Al fin encontré el alma con la suficiente fuerza para albergar el gran poder que necesito para controlar la línea entre la vida y la muerte. Es difícil encontrar un alma pura en estos días, y mucho menos un alma incorruptible. Pero qué sorpresa fue encontrar a esta chica. La he observado durante los últimos diez años, en cada esquina, en cada evento social, en cada escapada de sus padres. La he seguido en su estudio, en su casa, con sus amigas, con sus amigos. Ese olor, ese aroma… Me estremece hasta lo más profundo de mi ser. Casi hace que mi corazón vuelva a latir de emoción. Al fin he encontrado lo que he buscado durante siglos. Al fin podré cumplir mi misión. Y, como si los dioses mismos conspiraran a mi favor, la oportunidad de tenerla se presentó justo cuando menos lo esperaba.

No fue casualidad. Nada en este mundo lo es. Desde que descubrí el secreto de la vasija, supe que necesitaría algo más que simple magia o tecnología. Necesitaba un recipiente humano, alguien cuya esencia fuera tan pura que pudiera soportar el peso del alma de Hela sin desmoronarse. Observé a cientos, quizás miles, pero todos ellos estaban manchados por el egoísmo, la ambición o la corrupción. Todos, excepto ella. Vianey Collingwood. Su alma brilla como una llama en la oscuridad, un faro que guiará mi ascenso al poder absoluto.

Hoy, mientras caminaba entre los asistentes de su galería, pude sentirlo claramente. Su energía vibraba en el aire, casi tangible, llamándome, invitándome a tomar lo que por derecho me pertenece. No puedo negar que sentí una punzada de admiración por ella. Su dedicación al arte, su determinación por romper las cadenas que su padre intentaba imponerle… Me recuerda a mí mismo en otro tiempo, antes de que el peso de los siglos me convirtiera en lo que soy ahora. Pero no hay espacio para sentimentalismos. El sacrificio debe hacerse. El ritual está preparado, y esta noche, cuando la máquina alcance su punto máximo de resonancia, su alma será mía.

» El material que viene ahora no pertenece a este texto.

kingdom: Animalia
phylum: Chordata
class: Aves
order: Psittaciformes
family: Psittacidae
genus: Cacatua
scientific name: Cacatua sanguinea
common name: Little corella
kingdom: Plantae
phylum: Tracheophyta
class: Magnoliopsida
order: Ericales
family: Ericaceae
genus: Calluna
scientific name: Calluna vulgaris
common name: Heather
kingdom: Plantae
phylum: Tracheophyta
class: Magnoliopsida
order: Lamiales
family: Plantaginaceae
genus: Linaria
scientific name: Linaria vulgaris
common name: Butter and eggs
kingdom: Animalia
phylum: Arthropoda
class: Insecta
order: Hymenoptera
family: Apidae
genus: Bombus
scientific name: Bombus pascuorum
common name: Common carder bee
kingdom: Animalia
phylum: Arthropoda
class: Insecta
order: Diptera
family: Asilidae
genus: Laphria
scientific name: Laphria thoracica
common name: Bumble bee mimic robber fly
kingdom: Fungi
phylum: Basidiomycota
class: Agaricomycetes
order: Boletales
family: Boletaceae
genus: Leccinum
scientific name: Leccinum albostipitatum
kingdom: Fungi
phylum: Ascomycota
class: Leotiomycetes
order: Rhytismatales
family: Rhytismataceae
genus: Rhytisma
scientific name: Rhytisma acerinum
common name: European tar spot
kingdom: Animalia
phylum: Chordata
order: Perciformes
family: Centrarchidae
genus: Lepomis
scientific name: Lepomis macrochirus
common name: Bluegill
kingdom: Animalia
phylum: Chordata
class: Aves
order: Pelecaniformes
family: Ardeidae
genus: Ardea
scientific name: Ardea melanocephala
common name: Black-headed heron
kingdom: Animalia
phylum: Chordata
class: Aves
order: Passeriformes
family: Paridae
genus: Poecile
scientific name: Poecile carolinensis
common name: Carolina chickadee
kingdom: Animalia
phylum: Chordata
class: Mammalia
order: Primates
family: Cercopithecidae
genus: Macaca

Todo está listo. Solo queda esperar unas horas más. Tengo que admitir que nunca imaginé que sería tan fácil ganarme su confianza. Los humanos son criaturas tan simples, tan fáciles de manipular. Unas pocas palabras de adulación, un gesto galante, y ya están dispuestos a entregarse sin preguntas. Aunque, claro, ella no tiene idea de lo que le espera. Nadie lo tiene. Cuando comprendan la magnitud de lo que he logrado, será demasiado tarde. Para entonces, yo ya seré el dueño absoluto de la vida y la muerte.

Esta noche cambiará el destino de la humanidad. Y yo, Clarence Providence, seré recordado como el arquitecto de una nueva era.”